• _ACTIVITY_
Find every line in the records that contains the word "range" and copy each of those lines.

• _EXERCISE INPUTS_
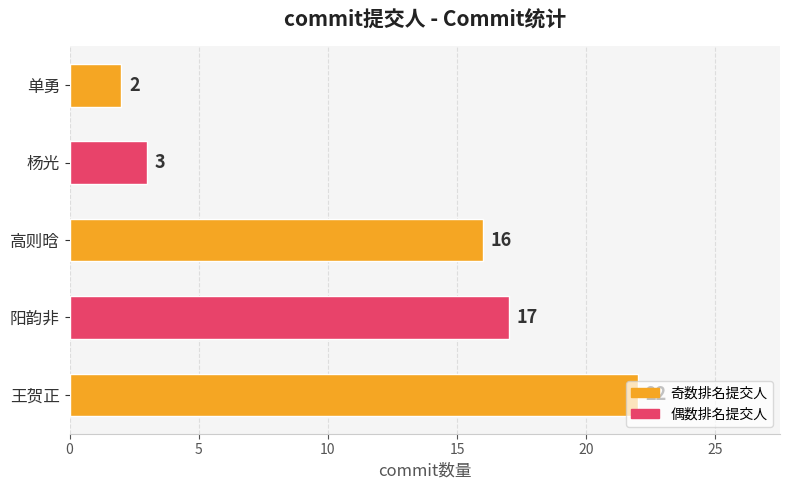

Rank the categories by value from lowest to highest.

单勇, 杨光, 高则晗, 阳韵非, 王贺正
--
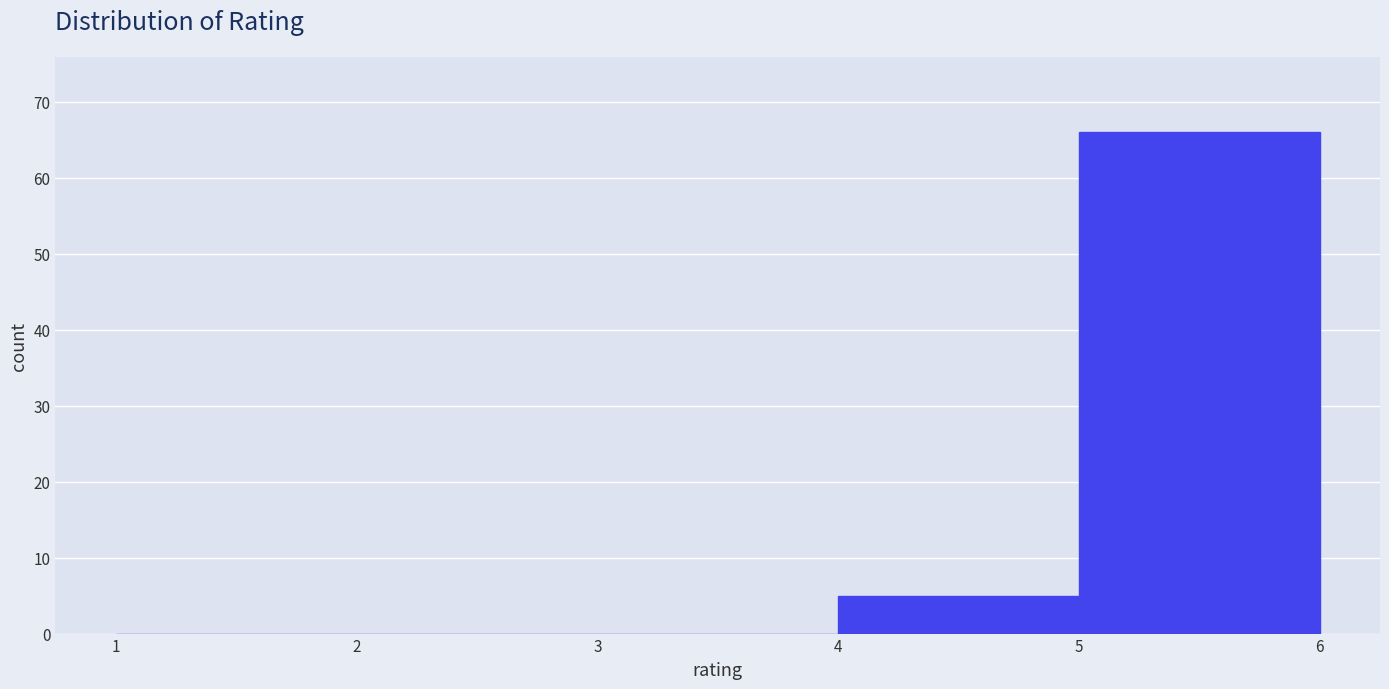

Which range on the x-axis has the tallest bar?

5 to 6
...
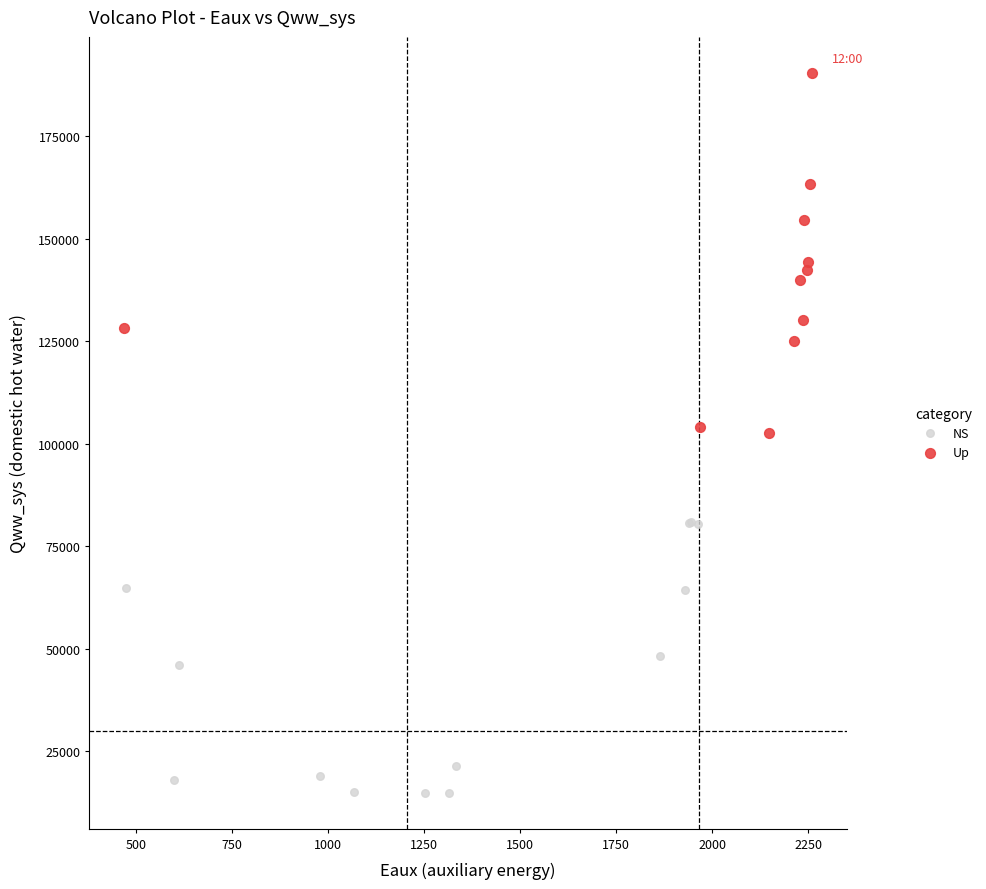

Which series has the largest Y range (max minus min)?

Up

• _OUTPUT_
Which range on the x-axis has the tallest bar?
Which series has the largest Y range (max minus min)?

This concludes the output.